Aarav Singh disappeared into the "claustrophobia tunnel," clinging tightly to his daddy's shirt.
At the other end, the 8-year-old emerged from a maze of snarling werewolves, dangling mummies, strobe lights and vacant-eyed zombies, one of whom endlessly repeated, "Where is my patient?"
Aarav's father, Rajeev Singh, asked the boy if he was OK. He shook his head, his eyes welling with tears.
Aarav doesn't like haunted houses. But plenty of others do, judging by the hundreds of kids and adults who showed up at Scream Scene Haunted House in Skokie on a recent night, shrieking with delight as they were eventually chased out of the maze by a man wielding a growling (fake) chainsaw.
But why do they like them?
"I'm trying to think why. I still can't answer the question," said Juliana Lyles of Libertyville, waiting with her son Link, 10, to go inside the spooky house.
Odder still perhaps because Lyles is a hospice veterinarian where, as she put it, “It’s nothing but death and end of life all over the place."
Prof. Richard Zinbarg, director of clinical psychology at Northwestern University, seeks wisdom on the subject from the ancients.
"Aristotle considered courage and bravery to be a virtue. So it's something that feels good to us when we act in a courageous or brave manner," Zinbarg said.
That applies even when we understand that the fearful experience can't really harm us.
"We know that there are going to be special effects that are going to have the effect of provoking fear in us, and yet we move toward it anyway — for those who like that kind of thing," Zinbarg said.
About 10 years ago, Zinbarg had a patient with obsessive thoughts about killing himself. He didn't actually want to kill himself, but he was worried he might if he listened to music or read books with a suicide connection. He wouldn't listen to, for example, Nirvana because lead singer Kurt Cobain killed himself in 1994. Zinbarg said it was important for the patient to confront his fears and listen to the music.
"Unfortunately, his mother got involved and it scared the bejesus out of her and so she pulled him out of treatment," Zinbarg said.
Spencer Parsons, an independent filmmaker and associate professor at Northwestern's Department of Radio/Television/Film, mentions the Greeks too — and the catharsis of confronting tragedy.
"The action in a lot of those tragedies is like horror films," Parsons said. "You get a bunch of bodies on the stage by the end."
Parsons cited a more recent example of the cathartic effect of horror.
"'The Exorcist' was really popular in the early 1970s because of the counterculture. People were frightened by the notion of children who they thought were out of control, especially adolescents ... ," Parsons said. "Your nice child is suddenly going though a lot of physical changes, growing very quickly and becoming gangly and getting pimples — also starting to swear and wants to have sex."
In "The Exorcist," the viewer may enjoy the horror, but we are still rooting for the good guys, Parsons said.
"What makes it so effective [is that] we really can identify with the group of characters who are trying to help. Ultimately, they are trying to help this young girl," Parsons said.
Does Parsons foresee a time when we might all become entirely numb to horror?
"There are fears we can reduce in the world and even fears that can go away and become gated," he said. "The thing is, fear is a very basic human emotion. The universe is much bigger than us. It will always give us things to be frightened of."
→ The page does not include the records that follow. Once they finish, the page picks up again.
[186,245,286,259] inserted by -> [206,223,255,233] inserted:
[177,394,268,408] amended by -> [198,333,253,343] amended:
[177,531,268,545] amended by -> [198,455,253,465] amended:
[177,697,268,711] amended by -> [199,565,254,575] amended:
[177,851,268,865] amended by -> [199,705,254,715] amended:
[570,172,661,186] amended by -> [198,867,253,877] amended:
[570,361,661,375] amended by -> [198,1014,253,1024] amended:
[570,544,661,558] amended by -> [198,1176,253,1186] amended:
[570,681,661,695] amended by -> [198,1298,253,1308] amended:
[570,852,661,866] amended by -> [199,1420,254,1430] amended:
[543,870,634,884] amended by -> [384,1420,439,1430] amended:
Mathias Clasen, an associate professor of literature and media at Aarhus University in Denmark and co-director of the Recreational Fear Lab, has made a career of studying things that scare us.
A 2020 survey of about 300 people in the United States found that fans of horror and the "morbidly curious" tended to be more psychologically resilient to the COVID-19 lockdown than those who didn't have such interests.
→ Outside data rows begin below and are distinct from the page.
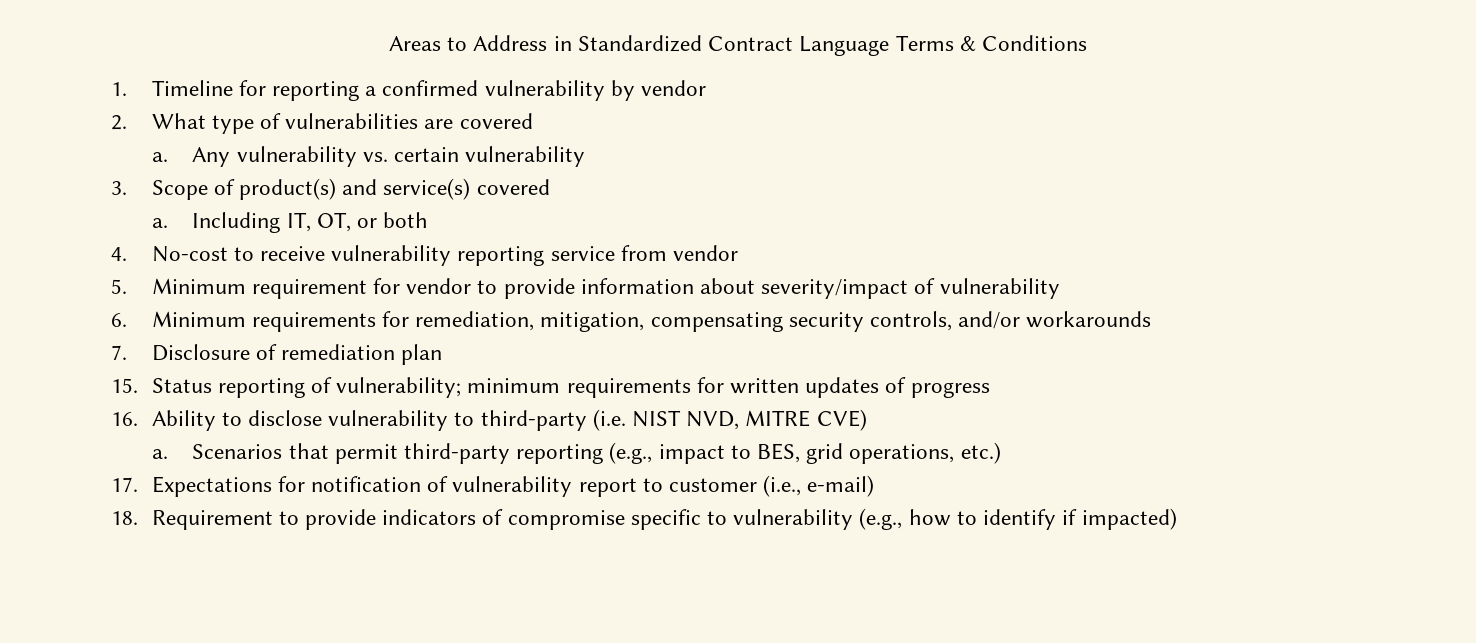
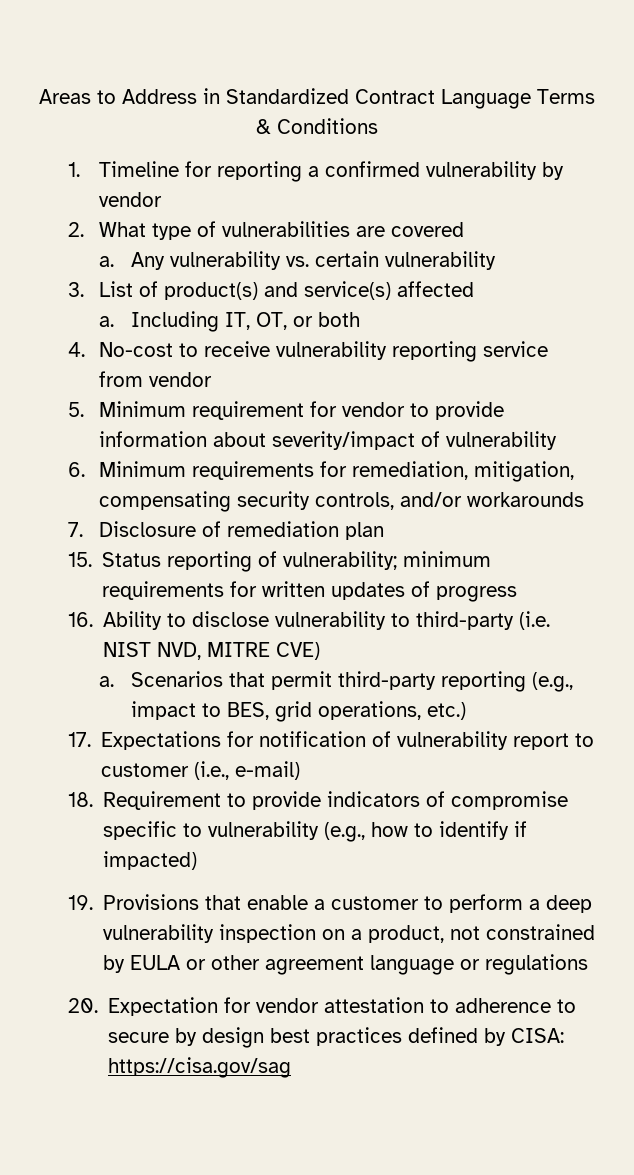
[151,180,208,200] Scope -> [99,281,134,297] List
[476,179,550,195] covered -> [397,281,475,297] affected
(1177, 519) none -> [67,894,592,913] [102,924,595,943] [102,954,588,975] [67,997,576,1016] [107,1027,564,1048] [107,1057,291,1078] // 19. Provisions that enable a customer to perform a deep vulnerability inspection on a product, not constrained by EULA or other agreement language or regulations // 20. Expectation for vendor attestation to adherence to secure by design best practices defined by CISA: https://cisa.gov/sag

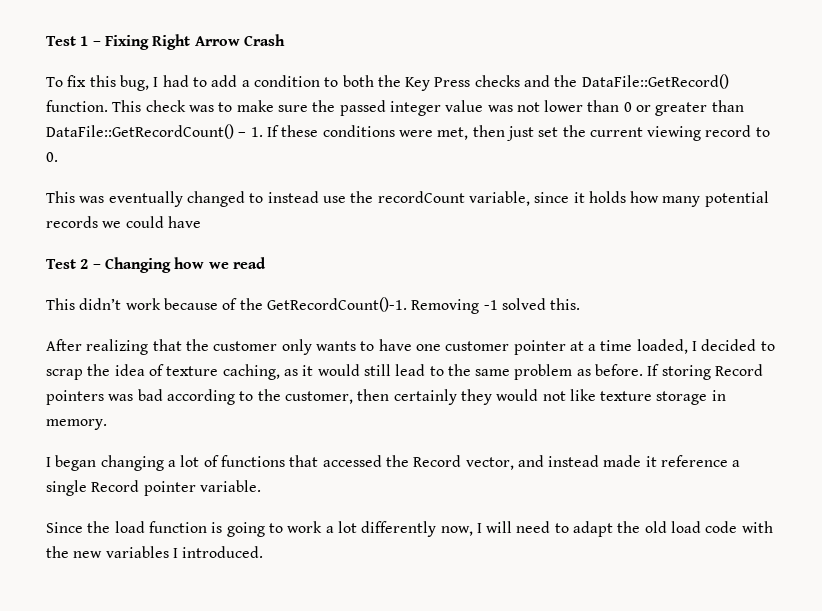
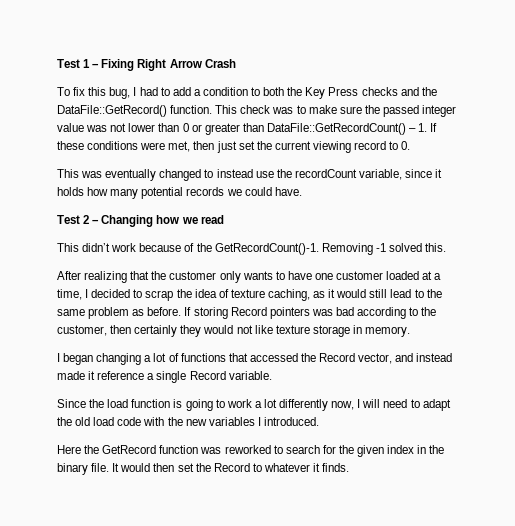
[167,216,201,228] have -> [274,187,302,196] have.
[513,340,566,355] pointer -> [386,271,420,280] loaded
[600,339,688,354] time loaded, -> [57,289,82,300] time,
[143,481,196,496] pointer -> (226, 375) none
(264, 552) none -> [57,445,445,457] [57,463,350,475] // Here the GetRecord function was reworked to search for the given index in the binary file. It would then set the Record to whatever it finds.

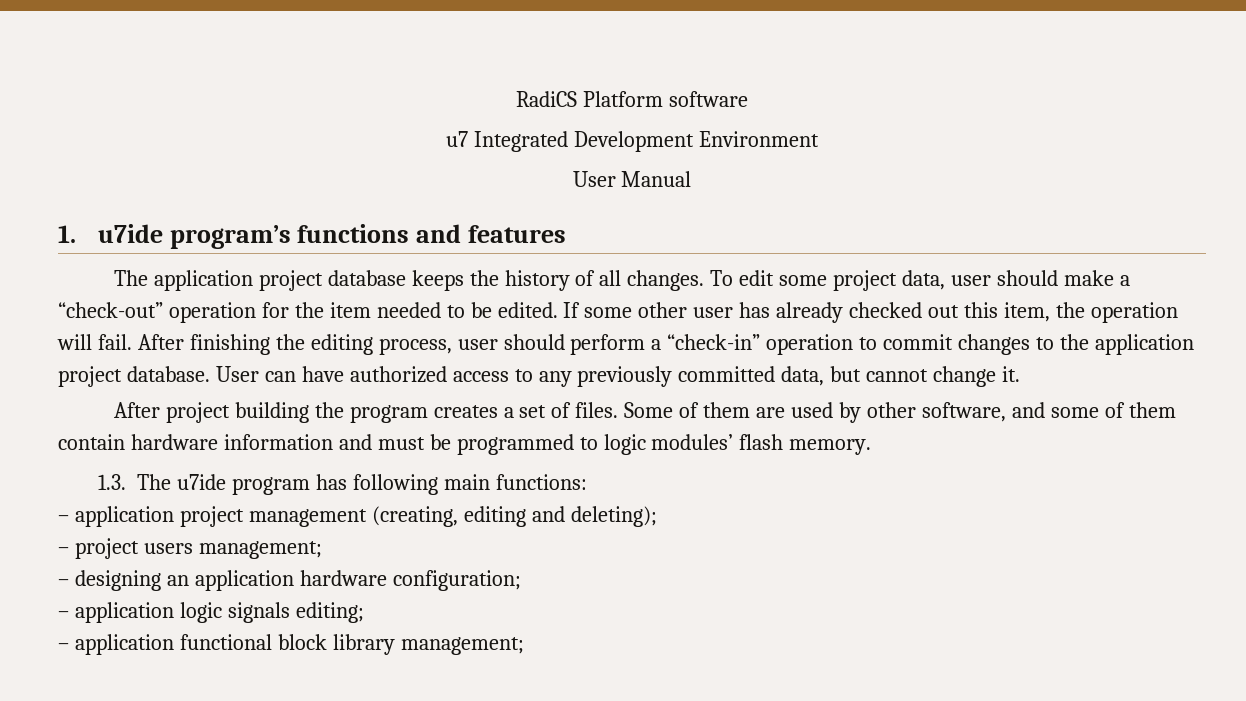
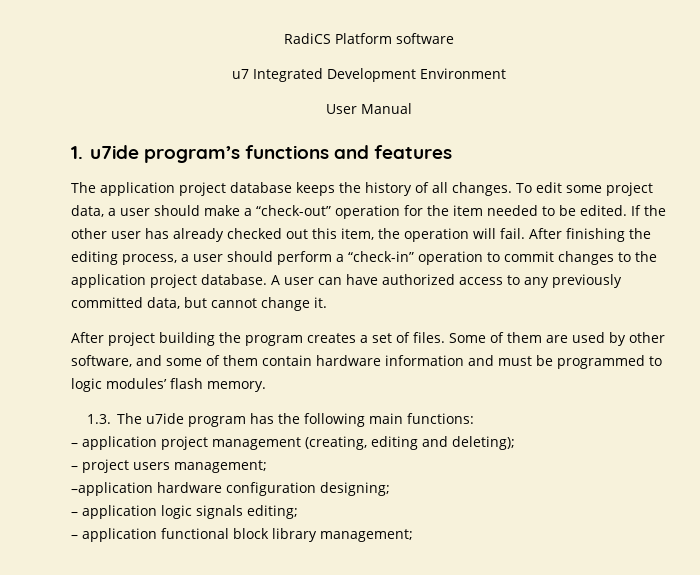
(946, 280) none -> [108,208,116,216] a
[584,307,633,318] some -> [644,205,666,216] the
(452, 346) none -> [181,254,189,262] a
[215,366,259,382] User -> [271,275,314,285] A user
(348, 482) none -> [278,413,301,424] the
[58,570,521,591] – designing an application hardware configuration; -> [71,482,390,496] –application hardware configuration designing;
For example, people who enjoyed disaster, apocalyptic and alien-invasion movies "felt better prepared for the pandemic, even though it had no zombies," Clasen said.
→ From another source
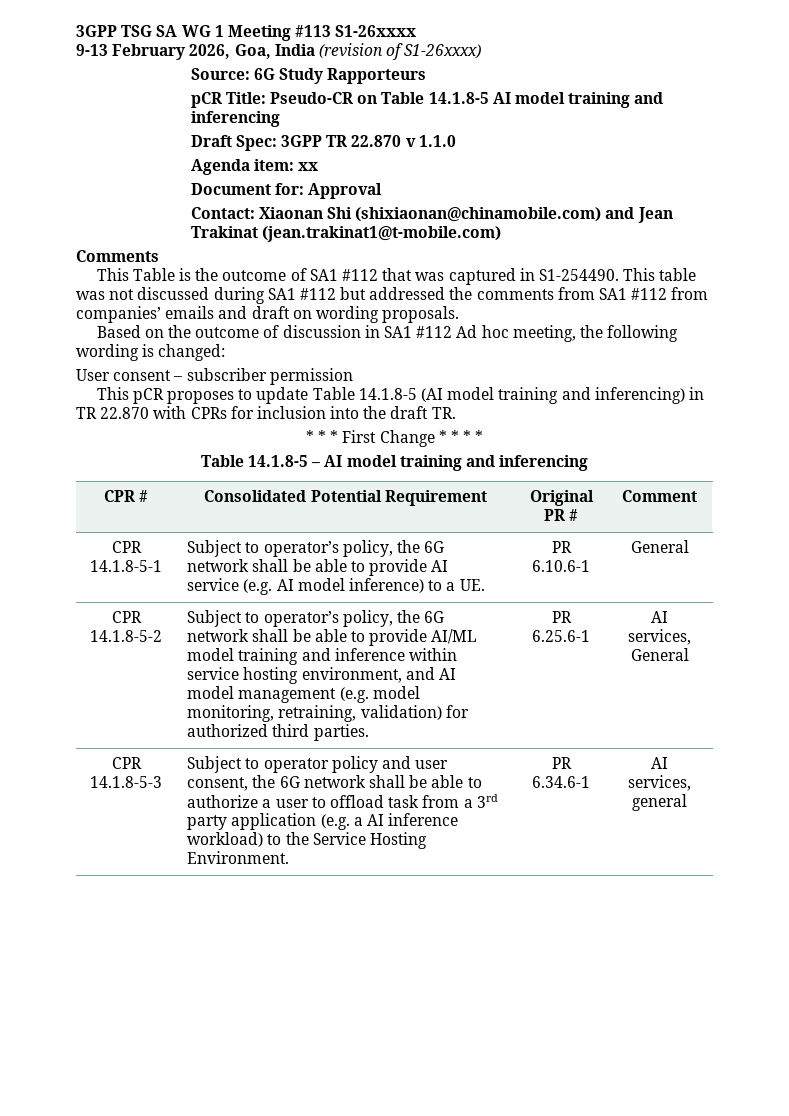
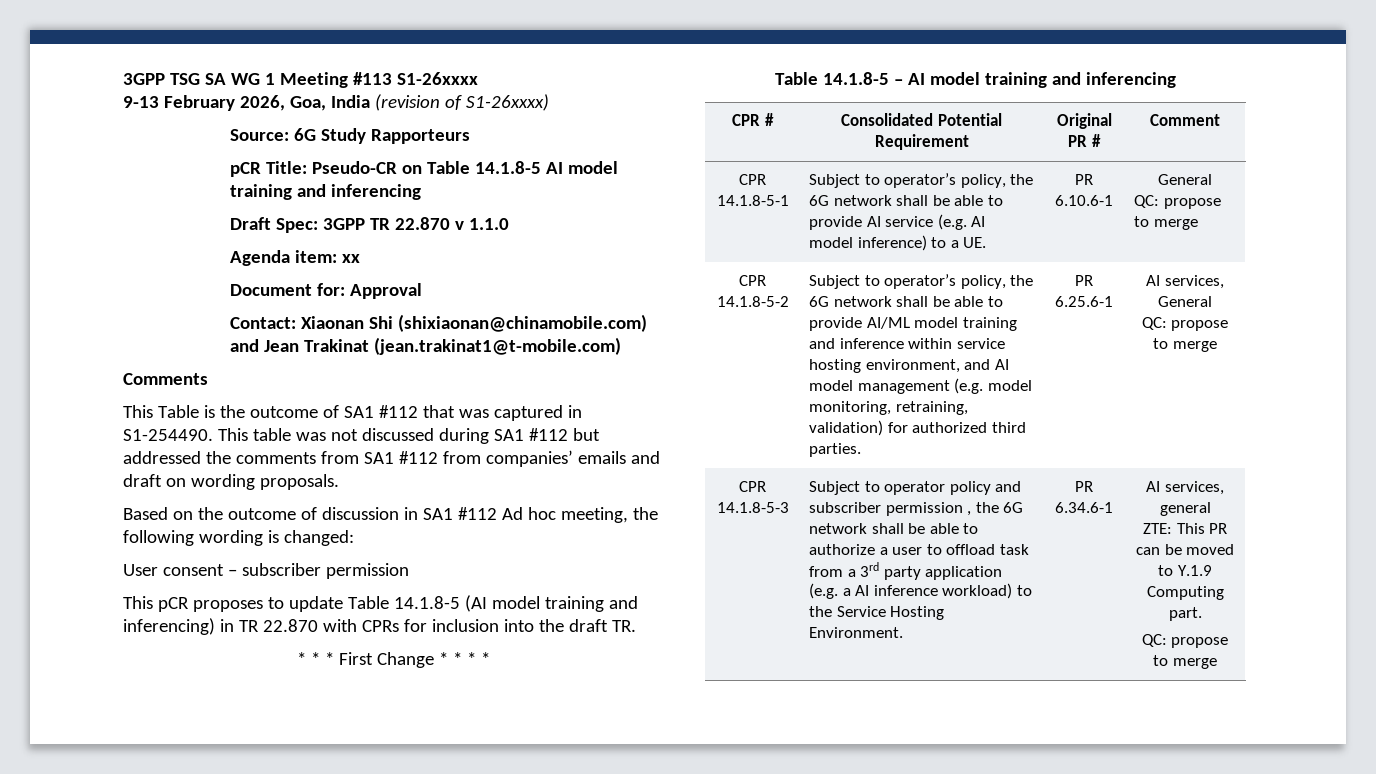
(689, 546) none -> [1134,195,1221,209] [1134,216,1198,230] // QC: propose to merge
(689, 654) none -> [1141,317,1229,331] [1153,338,1217,352] // QC: propose to merge
[415,760,449,769] [187,777,249,791] user consent, -> [809,502,972,516] subscriber permission ,
(687, 802) none -> [1143,523,1227,534] [1136,544,1234,555] [1158,565,1212,576] [1146,586,1224,600] [1168,607,1202,621] [1141,634,1229,648] [1153,655,1217,669] // ZTE: This PR can be moved to Y.1.9 Computing part. // QC: propose to merge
Clasen said his lab's research strongly suggests that children can also benefit from exposure to fear. One study he and his team conducted involved a survey of 1,600 Danish parents.
“We found that 93 percent of Danish children aged 1 to 17 find enjoyment in something that scares them. That suggests that it’s really widespread, even among very small kids, to find pleasure in playing with fear," Clasen said.
Clasen said that society is doing kids a "disservice by shielding them from any kind of mental discomfort."
“We are not letting kids play with fear as much as we ought to," he said. “Playgrounds have been sanitized and made safe but also boring.”
Back in Skokie, Lyles and her son Link came racing out of the haunted house, the man with the chainsaw on their heels. She'd had time to think, she said, about why humans enjoy being scared to death. It's an "adrenaline rush," she said.
Then she added: “The nice part is that we are so privileged that we don’t get scares like that in our daily life. And so we pay for it ... . It’s so bizarre."
As for little Aarav, he was just glad to be out of the maze. He was also too shy — or perhaps too frightened — to talk about the experience.
“Probably a little scary for him and a new experience," his father said, his son still clinging to his side. “He generally never cries. He’s a brave boy.”